RECORDS TO PROCESS:
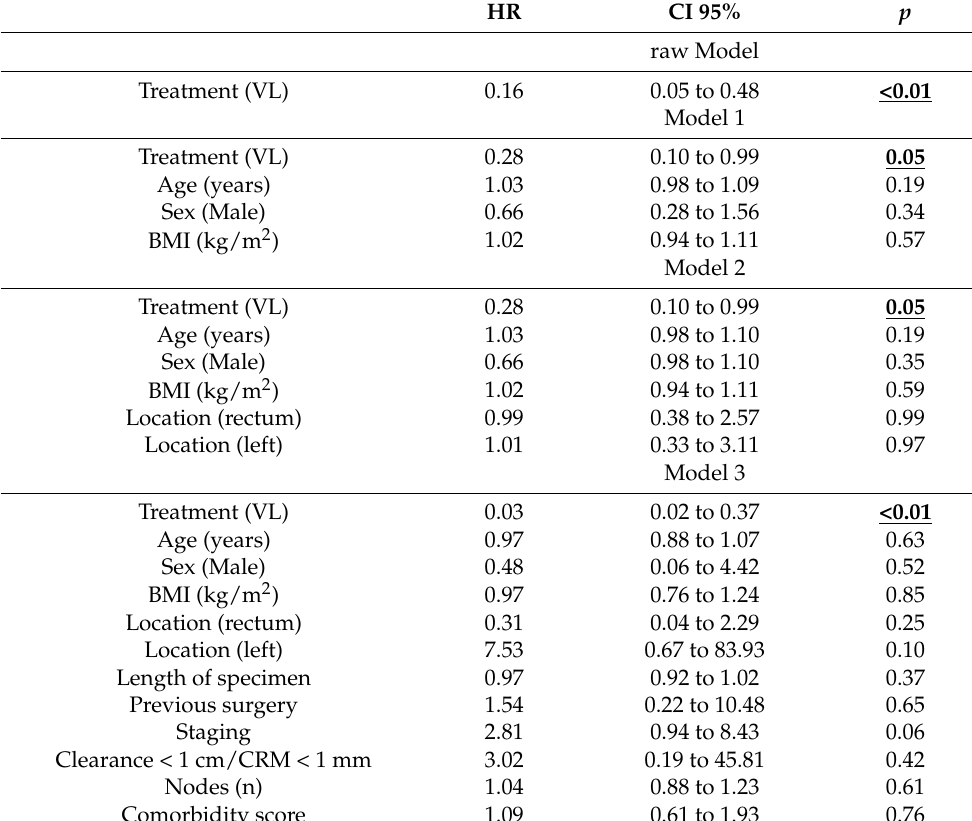
Table 3. Multivariate Cox regression analysis on overall mortality.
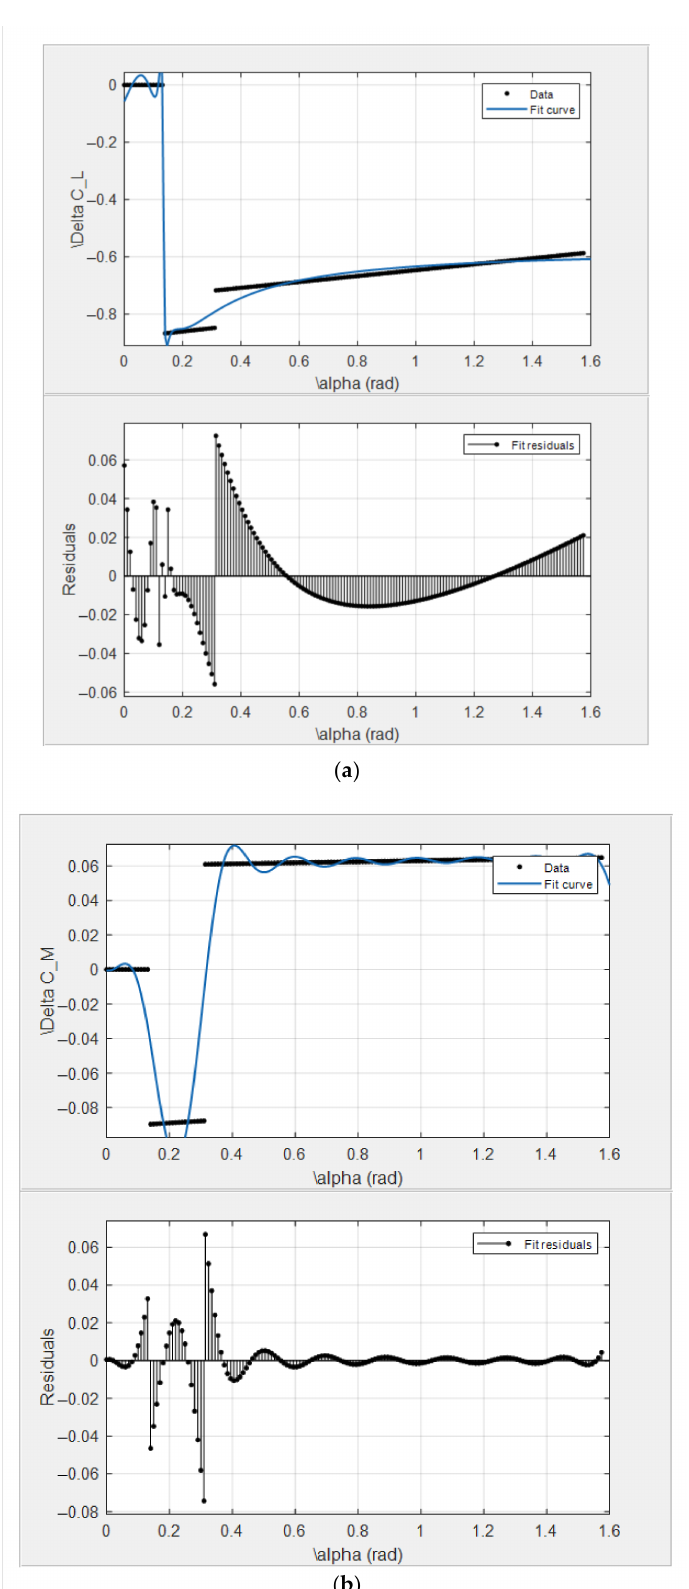
Figure 5. The original data points, fitting curves and residual analysis in the fitting process, cal- culated by using the Residual Analyzer. ( a ) The fitting process and residual analysis of ∆ CL dis- played in Residual Analyzer; ( b ) The fitting process and residual analysis of ∆ CM displayed in Residual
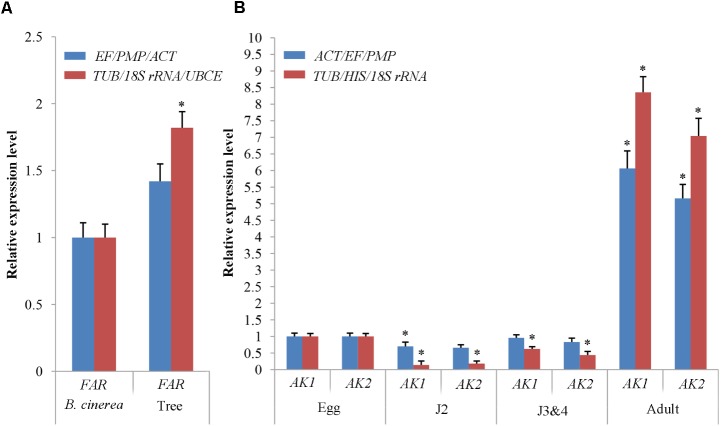
Evaluation of reference genes using (A) the fatty acid- and retinol- binding protein gene (FAR) under both habitat conditions and (B) the arginine kinase genes (AK1 and AK2) in all developmental stages with the three most stable reference genes and the most unstable reference gene. The expression levels of FAR in Botrytis cinerea
(A) and of AK1, AK2 in the eggs (B) were set at a relative expression of 1 (control). Data points indicate the mean ± SE calculated from three biological replicates. The asterisks indicate statistically significant differences (p < 0.05) from the control.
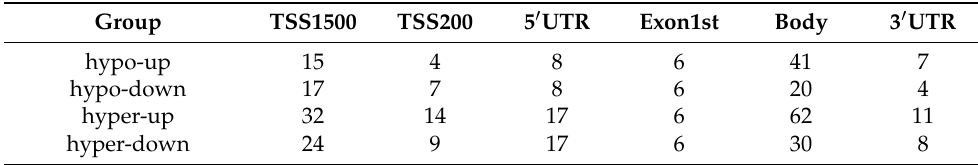
Figure 6. Integrated analysis of the DEGs and DMGs based on the CpGs in different regions. ( A ) Barplot for the CpG distribution of the DMGs. ( B ) Barplot for the overlapped genes between the DEGs and the different regions of the DMGs. The y-axis stands for the overlapped gene numbers. The x-axis represents different gene regions: TSS1500, TSS200, 5 (cid:48) UTR, Exon1st, body, and 3 (cid:48) UTR. ( C ) Barplot of the four groups that overlap in each region. Hyper-up represents the hyper-methylated and up-regulated genes. The y-axis is the number of genes. The x-axis represents different gene regions: TSS1500, TSS200, 5 (cid:48) UTR, Exon1st, body, and 3 (cid:48) UTR. Table 2. Gene numbers of four groups in TSS1500, TSS200, 5 (cid:48) UTR, Exon1st, Body, 3 (cid:48) UTR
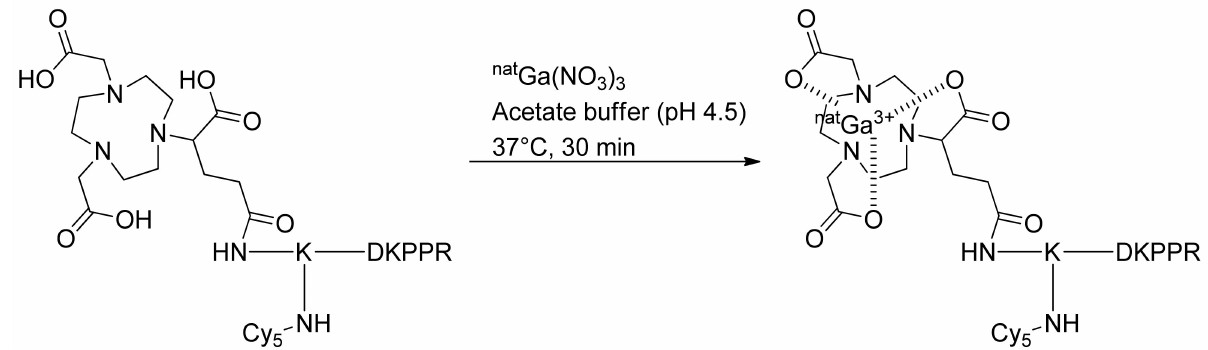
Figure 2. Complexation of NODAGA-K(Cy5)DKPPR with nonradioactive gallium-69.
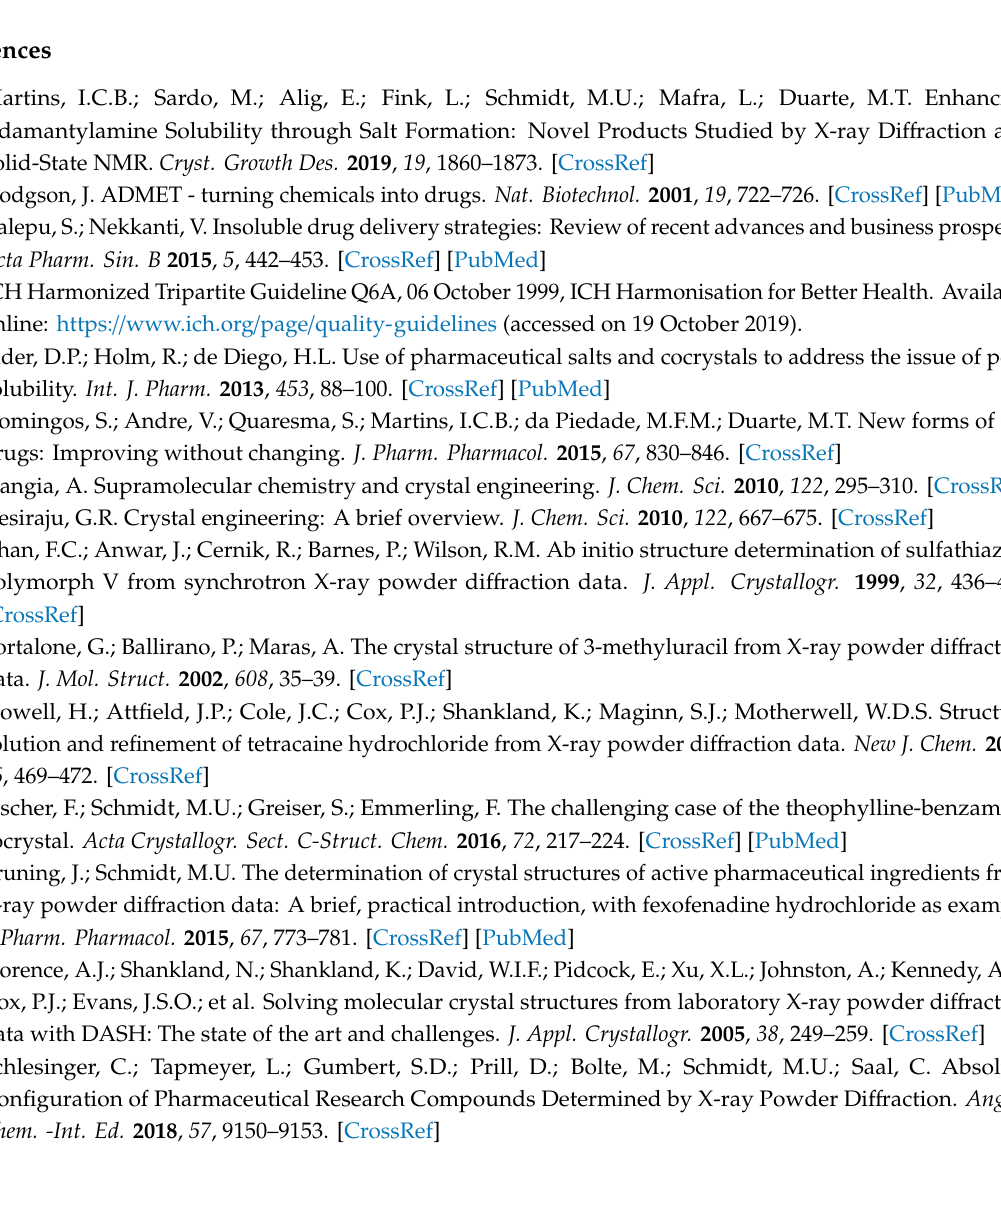
Table S1: Experimental and calculated 13 C NMR CSs of SA:IMI, Table S2: Experimental and calculated 1 H NMR CSs of SA:1-MEIM, Table S3: Experimental and calculated 13 C NMR CSs of SA:1-MEIM, Table S4: Experimental and calculated 13 C NMR CSs of SA:2-MEIM, Figure S1: Raman spectra of SA, Figure S2: Raman spectra of SA:IMI, Figure S3: Raman spectra of SA:1-MEIM, Figure S4: Raman spectra of SA:2-MEIM, Figure S5: 1 H MAS NMR spectra of SA:IMI, Figure S6: 13 C CP-MAS NMR spectra of SA:IMI, Figure S7: 1 H MAS NMR spectra of SA:1-MEIM, Figure S8: 13 C CP-MAS NMR spectra of SA:1-MEIM, Figure S9: 1 H MAS NMR spectra of SA:2-MEIM, Figure S10: 13 C CP-MAS NMR spectra of SA:2-MEIM, Figure S11: DTA curve of SA:IMI, Figure S12: DTA curve of SA:1-MEIM and Figure S13: DTA curve of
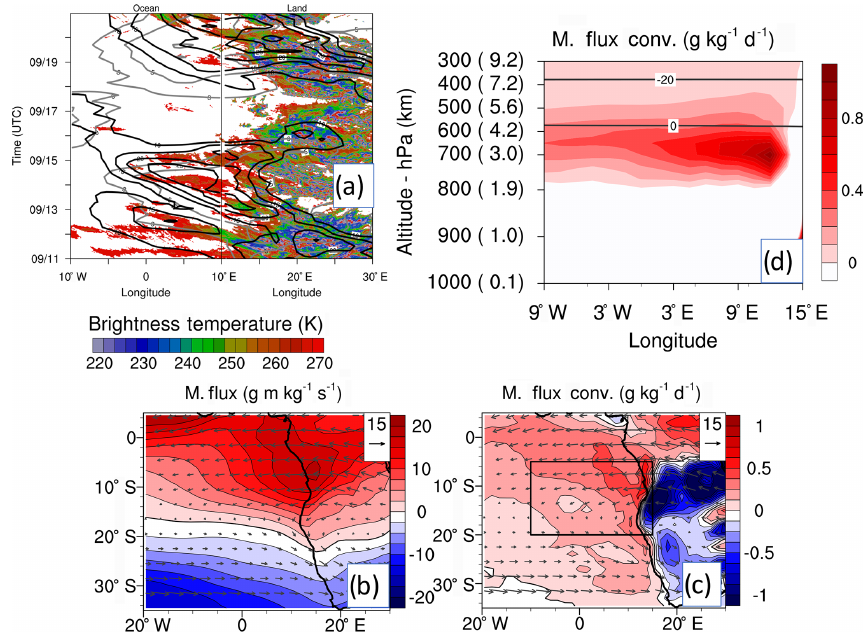
Figure 7. (a) An example showing the longitude–time cross section of brightness temperature (K; shaded), easterly zonal wind speed (gray contours between 3 and 15ms − 1 at 2ms − 1 interval), and moisture flux (black contours between 10 and 30gmkg − 1 s − 1 at 5gmkg − 1 s − 1 interval) between 3 and 8km and latitude range of 5–20 ◦ S for 11–20 September 2016. The July–October (2006–2010) ERA-Interim (b) moisture flux (gmkg − 1 s − 1 ) and (c) moisture flux convergence (gkg − 1 d − 1 ) , averaged between 3 and 8km. Positive is convergence, and negative is divergence. The arrows are the moisture flux vectors referenced at 15gmkg − 1 s − 1 . (d) The longitude–height transect of the moisture flux convergence averaged between 5 and 20 ◦ S (black box in c ). The horizontal lines in (d) represent the 0 ◦ C and − 20 ◦ C isotherms averaged over the same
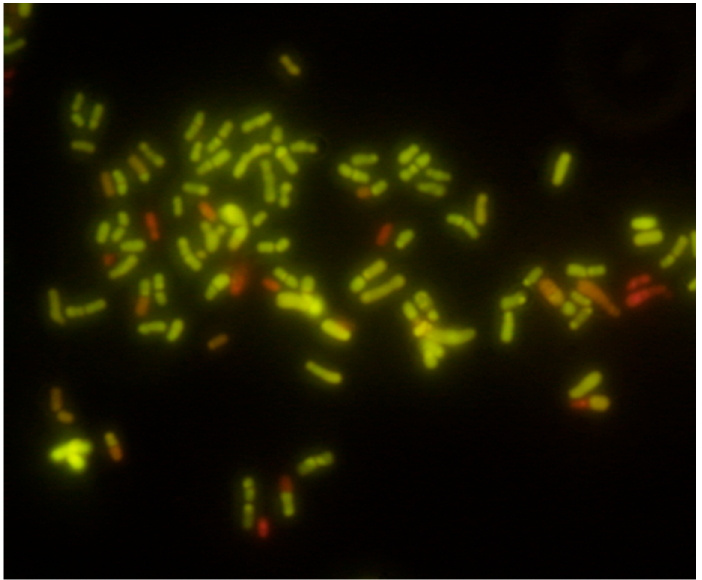
Figure 1. Bifidobacterium animalis subsp. lactis INL1 seen under fluorescence microscopy (1000× mag- nification) after staining with a cell viability probe. Live cells are stained in green, whereas non- viable cells are shown in red. An overnight (18 h, 37 °C, anaerobiosis) culture of the strain was stained with LIVE/DEAD ® BacLight™.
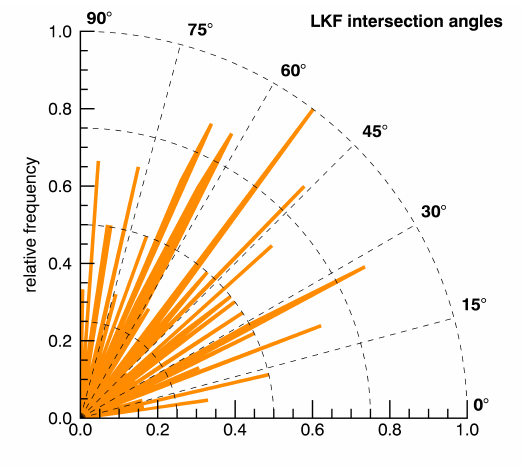
Figure 15. LKF intersection angles (bin size = 1 ◦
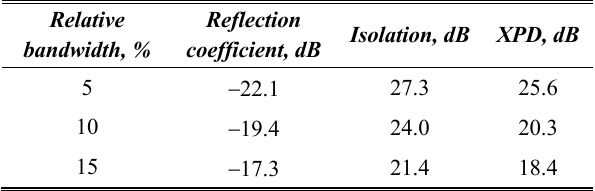
TABLE I. C HARACTERISTICS OF OPTIMIZED 2- STEP SEPTULUM POLARIZATION CONVERTERS FOR VARIOUS FREQUENCY BANDWIDTHS Relative Reflection Isolation, dB XPD, bandwidth, % coefficient, dB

EXERCISE INSTRUCTIONS: Read the entries and show each line that mentions "with".

RESPONSE TO THIS TASK:
Evaluation of reference genes using (A) the fatty acid- and retinol- binding protein gene (FAR) under both habitat conditions and (B) the arginine kinase genes (AK1 and AK2) in all developmental stages with the three most stable reference genes and the most unstable reference gene. The expression levels of FAR in Botrytis cinerea
Figure 2. Complexation of NODAGA-K(Cy5)DKPPR with nonradioactive gallium-69.
Figure 1. Bifidobacterium animalis subsp. lactis INL1 seen under fluorescence microscopy (1000× mag- nification) after staining with a cell viability probe. Live cells are stained in green, whereas non- viable cells are shown in red. An overnight (18 h, 37 °C, anaerobiosis) culture of the strain was stained with LIVE/DEAD ® BacLight™.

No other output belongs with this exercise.